Capping the well is a milestone, but it's not the end of the ordeal. Oil continues to affect fishing villages, beach towns, and oil-dependent burgs despondent over a drilling moratorium that some economists say could have a bigger economic impact on Gulf Coast states than the effects of the spill itself.

At the very least, Gulf states are likely to falter in the short term in recovering from a stubborn recession. "Right now tax revenues are a secondary issue to the economic growth over the long term," economist Mark McMullen of Moody's economy.com tells Reuters. "What's scary is: when will it bounce back? And what will be the lasting damage to the economy and government coffers?"

Public opinion may also affect how tenaciously BP and the federal government will continue to clean up the spill, some of which could stick around for years. What effect the massive spill will have on the resilience of the Gulf's environment, already battered by oil seeps and nitrogen pollution from upstream fertilizers, is unknown.

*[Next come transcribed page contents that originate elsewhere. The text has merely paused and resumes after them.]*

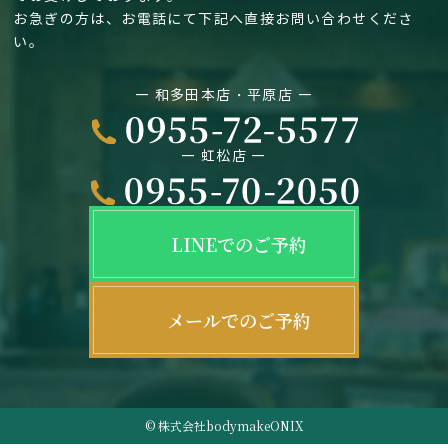
お急ぎの方は、お電話にて下記へ直接お問い合わせくださ
い。
― 和多田本店・平原店 ―
― 虹松店 ―
LINEでのご予約
メールでのご予約
© 株式会社bodymakeONIX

For Mr. Obama, the Gulf oil spill is just one issue among several – the main one being the stubbornly lackluster economy – that have caused a larger share of the public to question his competence as America's chief executive.

"The oil spill has taken some of the shine off of that image but the president has the better part of the next two years to polish it anew," writes the Washington Post's Chris Cillizza.

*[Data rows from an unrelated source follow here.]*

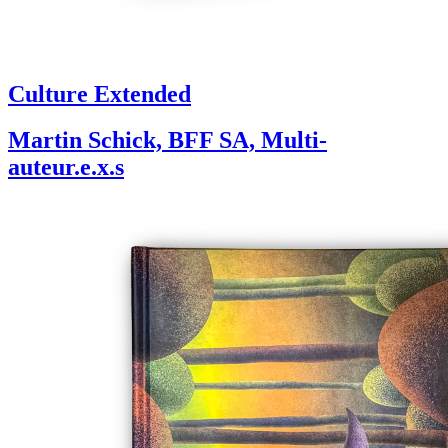
Culture Extended
Martin Schick, BFF SA, Multi-
auteur.e.x.s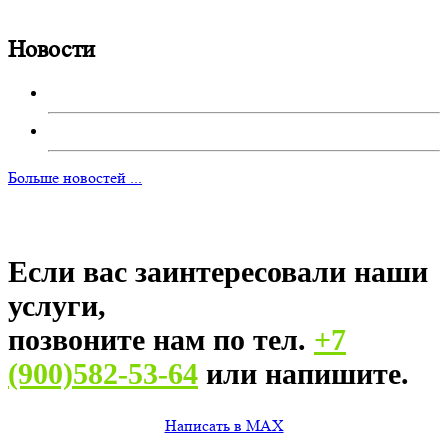
Новости
Больше новостей ...
Если вас заинтересовали наши
услуги,
позвоните нам по тел.
+7
(900)582-53-64
или напишите.
Написать в MAX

Of course, Americans as a whole celebrated the news from the Gulf – and waited a long time for it. More than 4 million barrels of sweet Louisiana crude may have spilled into the Gulf as a result of the April 20 explosion aboard the Deepwater Horizon rig, leased by BP to explore the Macondo Deposit 50 miles off the coast from Venice, La.

"We're doing a little bit of celebrating, but not too much," oysterman Wilbert Collins of Golden Meadow, La., told the Houston Chronicle. "I think things are going to get better and better."

Last month, 18 percent of Americans said the most important problem facing the nation was "natural disaster response/relief." That figure dropped to 7 percent in July, according to a Gallup poll.

And since June, the share of Americans who say the Gulf oil spill is a major disaster declined from 73 to 68 percent, according to a Washington Post poll. That doesn't mean Americans don't care about the mess in the Gulf but, rather, that most identify economic issues as their top concerns.

"I'm sitting here in Madison, [Wis.,] there are no beaches nearby, and so I'm really driven by empathy of people on the Gulf Coast, not from any personal consequence that I can see," says Charles Franklin, a political scientist at the University of Wisconsin. "The spill has had to compete with something that's far more fundamentally important to people: the economy."

Yet the oil spill has affected many people far from the Gulf, whether beach condo owners in Atlanta or fertilizer producers in the upper Midwest.

"The disaster’s economic fallout has had a sneaky domino effect, touching the lives of everyone from the French Quarter shuckers who turn oyster-opening into theater to the Minnesota businessman who grinds the shells for chicken-feed supplement," writes The New York Times' Dan Barry. "Some victims were unaware that they were even tiles in the game, so removed were they from the damaged waters."

It's possible that the ever-accessible BP "spill cam" and the constant Internet and TV coverage of the spill helped to raise the stakes and spur attempts to solve the problem of the leaking well. But it's also possible that the saturation coverage might have inured some Americans to the Gulf crisis.

The news media's close attention to a story that didn't change much from day to day contributed to a sense of ennui about the spill, says Ace Lundon, the Arizona-based host of the Internet radio show "Lundon Calling."

"It's like with the immigration issue here in Arizona. Pepole don’t want to hear anything more about it," says Mr. Lundon. "The news labors itself on it. OK, we want to know if the tar balls have been picked up, but we don't want you out there every day inspecting them."